Photo (cc) by ToastyKen

Earning money on your savings is hard nowadays. Consider that Bank of America is currently offering a rate of 0.01 percent for standard savings accounts.

Let me say that again. Bank of America is offering 0.01 percent interest for standard savings accounts. That means $100 in your account will get you one shiny penny of interest. Whoa! I know, you can barely contain yourself, right?

Maybe you shouldn’t bother putting that $100 in your savings account. Maybe you’d get a better return by investing that money in your favorite collectibles instead. Let me explain — both what to look for and what to avoid.

10 collectibles to avoid

Before we start talking about the collectibles you can be using to make money, let’s talk about the ones that will never make you money.

These are the items that are passé or that have too few buyers for too many items on the market. Although dud collectibles can sometimes vary by region, these are the ones that probably won’t make you much money anywhere.

  1. Beanie Babies
  2. Hummel figurines
  3. Franklin Mint collectibles
  4. Collectible plates
  5. Precious Moments figurines
  6. Thomas Kinkade prints
  7. McDonald’s toys
  8. Recent issue sports cards
  9. Recent issue comic books
  10. Animation art

Some of these items, such as Beanie Babies and Hummel figurines, may have had some collectible value at one time. Others, like items from the Franklin Mint, were never worth much from the start. As a general rule, anything sold as a collectible is probably anything but.
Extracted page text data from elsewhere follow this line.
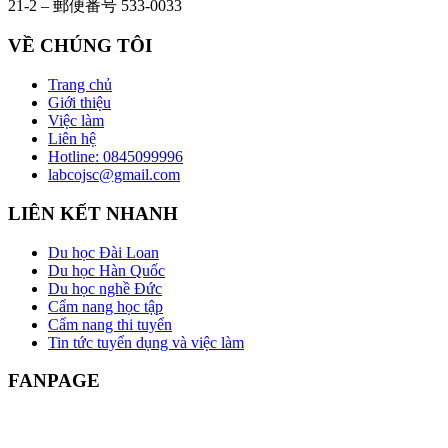
21-2 – 郵便番号 533-0033
VỀ CHÚNG TÔI
Trang chủ
Giới thiệu
Việc làm
Liên hệ
Hotline: 0845099996
labcojsc@gmail.com
LIÊN KẾT NHANH
Du học Đài Loan
Du học Hàn Quốc
Du học nghề Đức
Cẩm nang học tập
Cẩm nang thi tuyển
Tin tức tuyển dụng và việc làm
FANPAGE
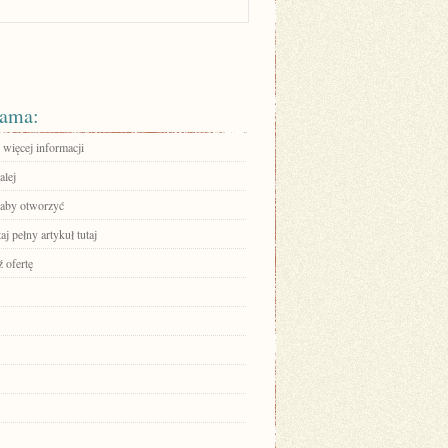
ama:
 więcej informacji
alej
, aby otworzyć
aj pełny artykuł tutaj
 ofertę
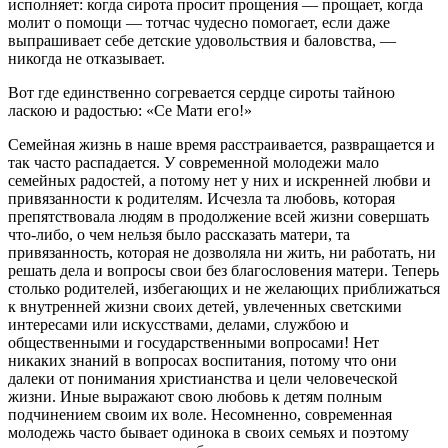
исполняет: когда сирота просит прощения — прощает, когда
молит о помощи — тотчас чудесно помогает, если даже
выпрашивает себе детские удовольствия и баловства, —
никогда не отказывает.
Вот где единственно согревается сердце сироты тайною
ласкою и радостью: «Се Мати его!»
Семейная жизнь в наше время расстраивается, развращается и
так часто распадается. У современной молодежи мало
семейных радостей, а потому нет у них и искренней любви и
привязанности к родителям. Исчезла та любовь, которая
препятствовала людям в продолжение всей жизни совершать
что-либо, о чем нельзя было рассказать матери, та
привязанность, которая не дозволяла ни жить, ни работать, ни
решать дела и вопросы свои без благословения матери. Теперь
столько родителей, избегающих и не желающих приближаться
к внутренней жизни своих детей, увлеченных светскими
интересами или искусствами, делами, службою и
общественными и государственными вопросами! Нет
никаких знаний в вопросах воспитания, потому что они
далеки от понимания христианства и цели человеческой
жизни. Иные выражают свою любовь к детям полным
подчинением своим их воле. Несомненно, современная
молодежь часто бывает одинока в своих семьях и поэтому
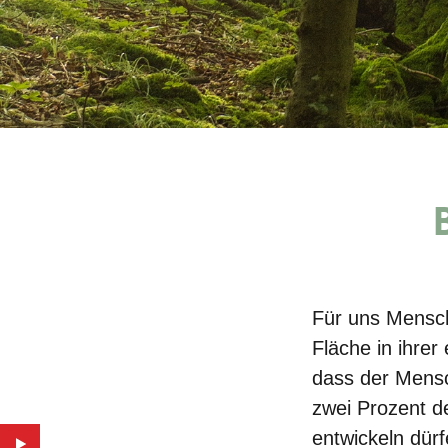
Für uns Mensch
Fläche in ihrer
dass der Mensch
zwei Prozent d
entwickeln dürf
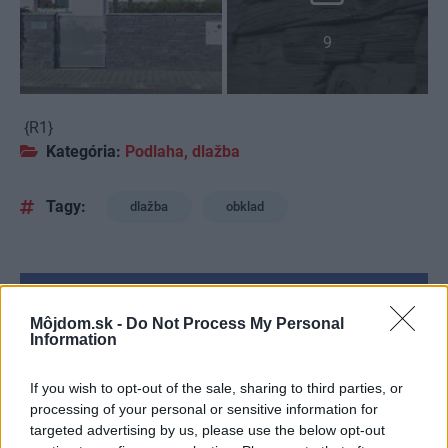
9
{R1}
Kategória:
Podlaha, dlažba
Tagy:
dlažba
obklad
Zdieľať článok
Môjdom.sk -
Do Not Process My Personal
Information
If you wish to opt-out of the sale, sharing to third parties, or
Pozrite si viac
processing of your personal or sensitive information for
targeted advertising by us, please use the below opt-out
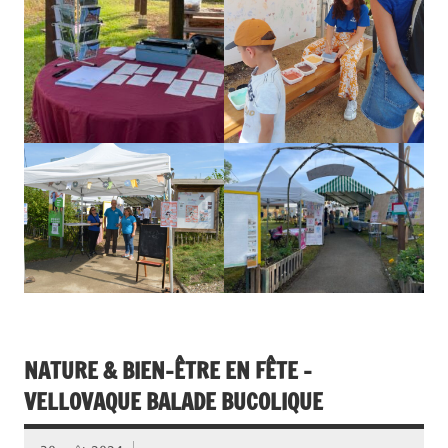
NATURE & BIEN-ÊTRE EN FÊTE –
VELLOVAQUE BALADE BUCOLIQUE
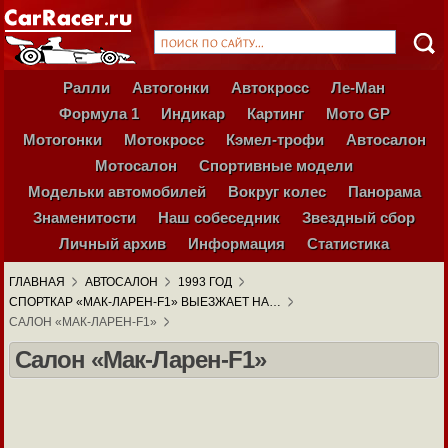
Ралли
Автогонки
Автокросс
Ле-Ман
Формула 1
Индикар
Картинг
Мото GP
Мотогонки
Мотокросс
Кэмел-трофи
Автосалон
Мотосалон
Спортивные модели
Модельки автомобилей
Вокруг колес
Панорама
Знаменитости
Наш собеседник
Звездный сбор
Личный архив
Информация
Статистика
ГЛАВНАЯ
АВТОСАЛОН
1993 ГОД
СПОРТКАР «МАК-ЛАРЕН-F1» ВЫЕЗЖАЕТ НА…
САЛОН «МАК-ЛАРЕН-F1»
Салон «Мак-Ларен-F1»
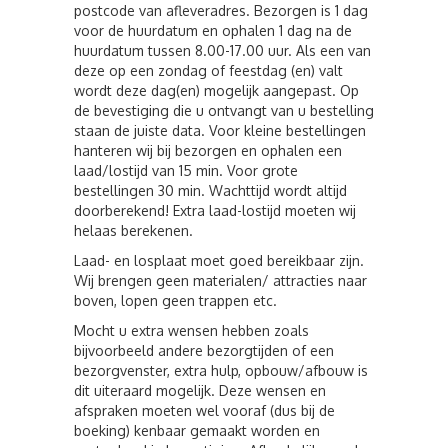
postcode van afleveradres. Bezorgen is 1 dag
voor de huurdatum en ophalen 1 dag na de
huurdatum tussen 8.00-17.00 uur. Als een van
deze op een zondag of feestdag (en) valt
wordt deze dag(en) mogelijk aangepast. Op
de bevestiging die u ontvangt van u bestelling
staan de juiste data. Voor kleine bestellingen
hanteren wij bij bezorgen en ophalen een
laad/lostijd van 15 min. Voor grote
bestellingen 30 min. Wachttijd wordt altijd
doorberekend! Extra laad-lostijd moeten wij
helaas berekenen.
Laad- en losplaat moet goed bereikbaar zijn.
Wij brengen geen materialen/ attracties naar
boven, lopen geen trappen etc.
Mocht u extra wensen hebben zoals
bijvoorbeeld andere bezorgtijden of een
bezorgvenster, extra hulp, opbouw/afbouw is
dit uiteraard mogelijk. Deze wensen en
afspraken moeten wel vooraf (dus bij de
boeking) kenbaar gemaakt worden en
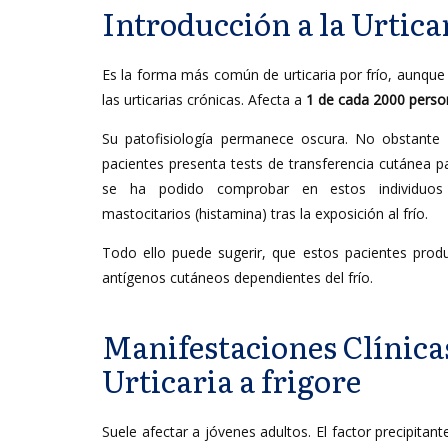
Introducción a la Urticar
Es la forma más común de urticaria por frío, aunqu
las urticarias crónicas. Afecta a
1 de cada 2000 perso
Su patofisiología permanece oscura. No obstante
pacientes presenta tests de transferencia cutánea p
se ha podido comprobar en estos individuos 
mastocitarios (histamina) tras la exposición al frío.
Todo ello puede sugerir, que estos pacientes prod
antígenos cutáneos dependientes del frío.
Manifestaciones Clínicas
Urticaria a frigore
Suele afectar a jóvenes adultos. El factor precipitant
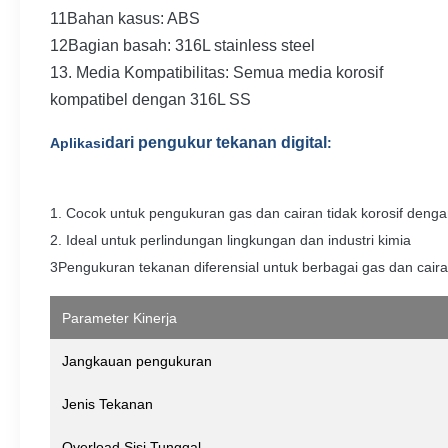
11Bahan kasus: ABS
12Bagian basah: 316L stainless steel
13. Media Kompatibilitas: Semua media korosif
kompatibel dengan 316L SS
dari pengukur tekanan digital
Aplikasi
:
1. Cocok untuk pengukuran gas dan cairan tidak korosif deng
2. Ideal untuk perlindungan lingkungan dan industri kimia
3Pengukuran tekanan diferensial untuk berbagai gas dan cairan
Parameter Kinerja
Jangkauan pengukuran
Jenis Tekanan
Overload Sisi Tunggal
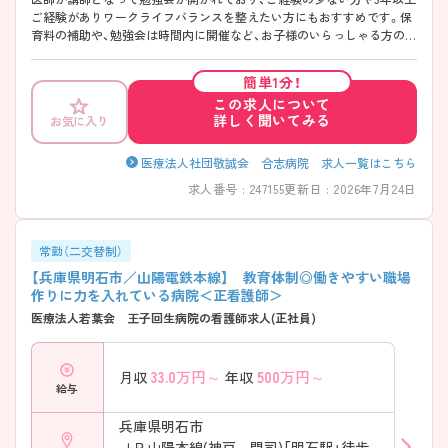
ご経験がありワークライフバランスを整えたい方にもおすすめです。保
育料の補助や、勉強会は時間内に開催など、お子様のいらっしゃる方の働
きやすさも考えられています。毎月連休取得が可能で、夏季休暇をあわ
せて6連休をとられている方もおられます！尼崎市に位置しており、大阪
簡単1分！
市内からも非常にアクセスしやすい立地条件です。外観・内装の綺麗さ
この求人について
も人気のポイントです。
詳しく聞いてみる
お気に入り
医療法人社団敬誠会 合志病院 求人一覧はこちら
求人番号 : 247155
更新日 : 2026年7月24日
常勤（二交替制）
【兵庫県明石市／山陽電鉄本線】 教育体制◎働きやすい職場
作りに力を入れている病院＜正看護師＞
医療法人若葉会 王子回生病院の看護師求人(正社員)
33.0
万円～
500
万円～
月収
年収
給与
兵庫県明石市
ＪＲ山陽本線(神戸－門司)「明石駅」徒歩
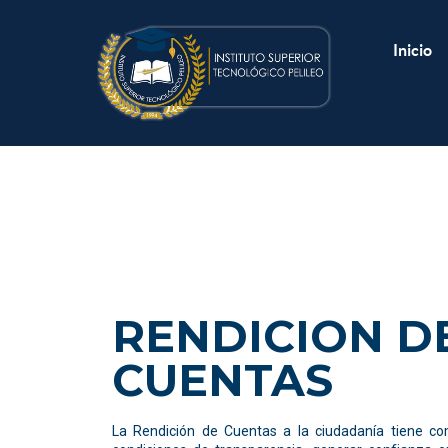
Inicio
RENDICION D
CUENTAS
La Rendición de Cuentas a la ciudadanía tiene com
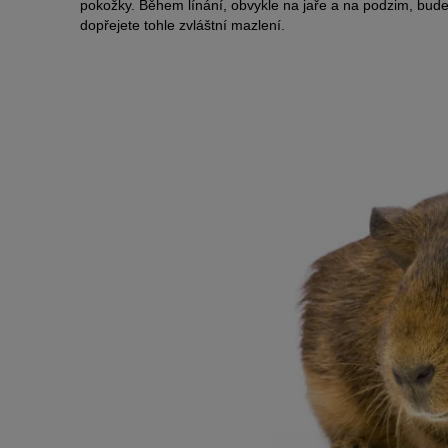
pokožky. Během línání, obvykle na jaře a na podzim, bud
dopřejete tohle zvláštní mazlení.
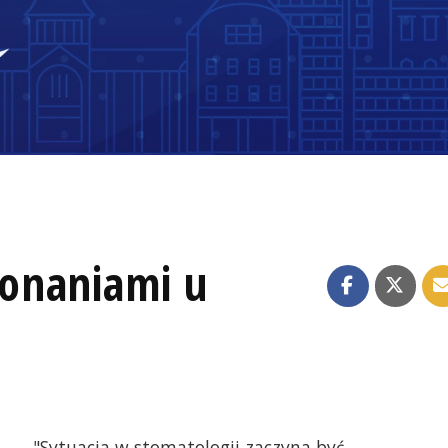
onaniami u
"Sytuacja w stomatologii zaczyna być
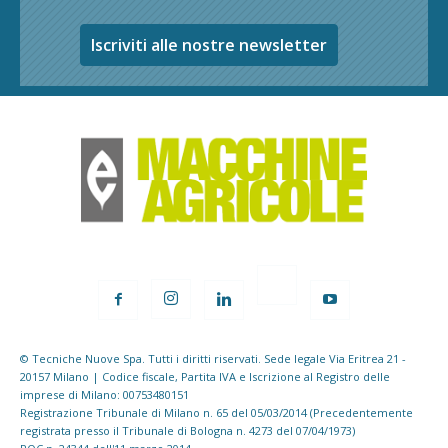
Iscriviti alle nostre newsletter
© Tecniche Nuove Spa. Tutti i diritti riservati. Sede legale Via Eritrea 21 -
20157 Milano | Codice fiscale, Partita IVA e Iscrizione al Registro delle
imprese di Milano: 00753480151
Registrazione Tribunale di Milano n. 65 del 05/03/2014 (Precedentemente
registrata presso il Tribunale di Bologna n. 4273 del 07/04/1973)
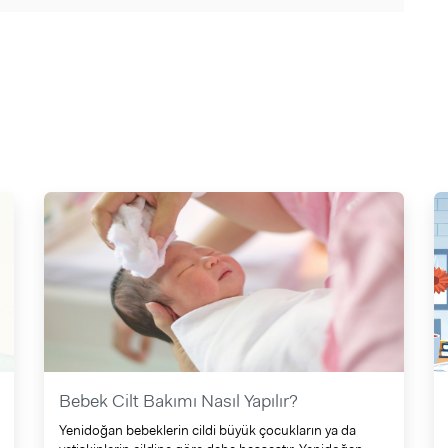
Bebek Cilt Bakımı Nasıl Yapılır?
Yenidoğan bebeklerin cildi büyük çocukların ya da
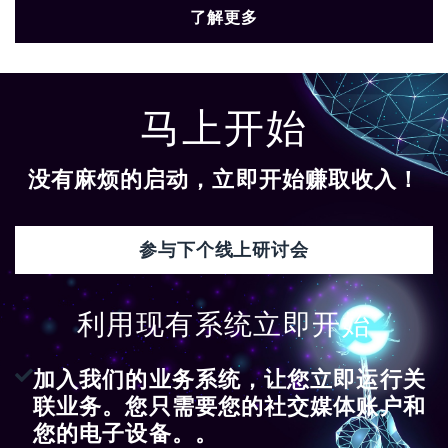
了解更多
马上开始
没有麻烦的启动，立即开始赚取收入！
参与下个线上研讨会
利用现有系统立即开始
加入我们的业务系统，让您立即运行关
联业务。您只需要您的社交媒体账户和
您的电子设备。。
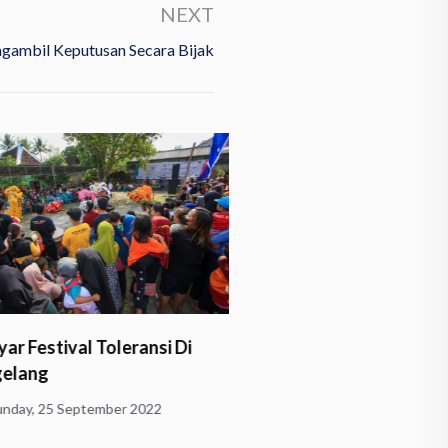
NEXT
ambil Keputusan Secara Bijak
Festival Toleransi Di
Ratusan Umat Buddha
ang
Melakukan Puja Mandal
Uposatha di…
y, 25 September 2022
Monday, 4 April 2022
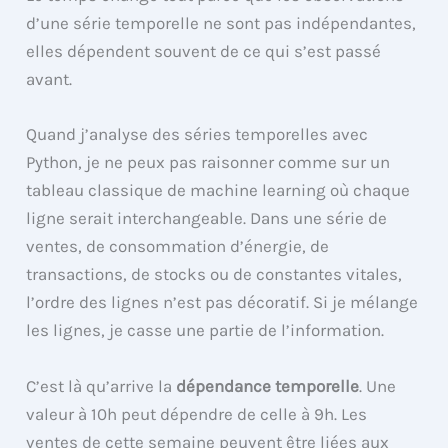
d’une série temporelle ne sont pas indépendantes,
elles dépendent souvent de ce qui s’est passé
avant.
Quand j’analyse des séries temporelles avec
Python, je ne peux pas raisonner comme sur un
tableau classique de machine learning où chaque
ligne serait interchangeable. Dans une série de
ventes, de consommation d’énergie, de
transactions, de stocks ou de constantes vitales,
l’ordre des lignes n’est pas décoratif. Si je mélange
les lignes, je casse une partie de l’information.
C’est là qu’arrive la
dépendance temporelle
. Une
valeur à 10h peut dépendre de celle à 9h. Les
ventes de cette semaine peuvent être liées aux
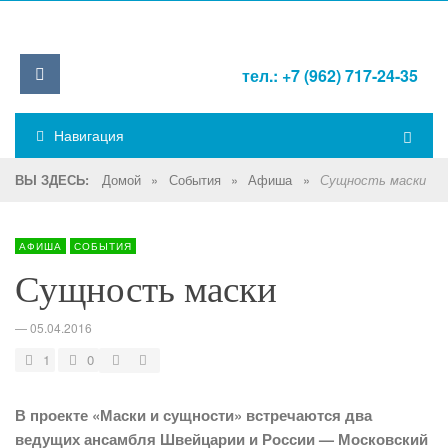
тел.: +7 (962) 717-24-35
Навигация
Домой
»
События
»
Афиша
»
ВЫ ЗДЕСЬ:
Сущность маски
АФИША
СОБЫТИЯ
Сущность маски
—
05.04.2016
1
0
В проекте «Маски и сущности» встречаются два
ведущих ансамбля Швейцарии и России — Московский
Find something you love and focus on a niche

The items that may make you the most money may be the ones you least expect. At various times, duck decoys, political memorabilia and Pez dispensers have all been hot commodities.

The key to finding the right collectible is to find something you love, something you wouldn’t mind holding on to even if the market goes soft and demand dries up. Then, take that something and specialize it even further.

For example, rather than collecting stamps, collect stamps from a specific nation or time period. Rather than collecting old comic books, collect old X-Men comic books.

Having a niche serves two purposes. The first is that it makes it easier for you to keep your collection under control. It can focus your buying and selling and make the process more manageable. The second is you can more easily become an expert in your area and quickly gauge demand for an item and its worth.

Study where to buy and where to sell

How you can make the most money will depend greatly on your collectible item. Some sell great on eBay, while others may require you to attend trade shows or sell your wares through auction houses.

Before settling on a collectible in which to invest your money, do some research on what it takes to sell them for top dollar. Then decide whether that format is convenient for you.

As for where to buy, the details will again depend on the item. However, garage sales, thrift stores and Craigslist are all places to look for valuable items being sold for a song. Hopefully you’ve done some research on your niche by now and can quickly identify what’s worth buying and what’s worth a pass.

Flipping collectibles vs. holding for the long run

Finally, you need to decide what to do with those collectibles once you have them. You have two choices: flipping for a quick profit or holding items as a long-term investment.

Flipping purchases makes sense for lower-priced collectibles, especially ones that are hot right now. People who flipped their Beanie Babies right at the start of the craze made the most money, while those who held them for the long haul are now stuck with a bunch of cute, but mostly worthless, stuffed animals. With flipping, you want to buy low and sell high. If something is hot at the moment, you may want to sell now before the fad passes.

For long-term investments, you’ll need collectibles with a proven track record of appreciating values. These will typically be items that cost more upfront, although you can still find hidden gems at garage sales and thrift stores.

According to a 24/7 Wall St. analysis of data from the Knight Frank consultancy firm, these are the categories of collectibles that saw the biggest gains from 2004 to 2013. The percentage indicates their 10-year price.

  • Classic cars – 430 percent
  • Stamps – 255 percent
  • Coins – 225 percent
  • Fine art – 183 percent
  • Wine – 182 percent
  • Jewelry – 146 percent
  • Chinese ceramics – 83 percent
  • Watches – 83 percent

However, not every item within these categories can be expected to appreciate in value. That’s why it’s so important to do your homework before investing your cash in a collectible of any kind.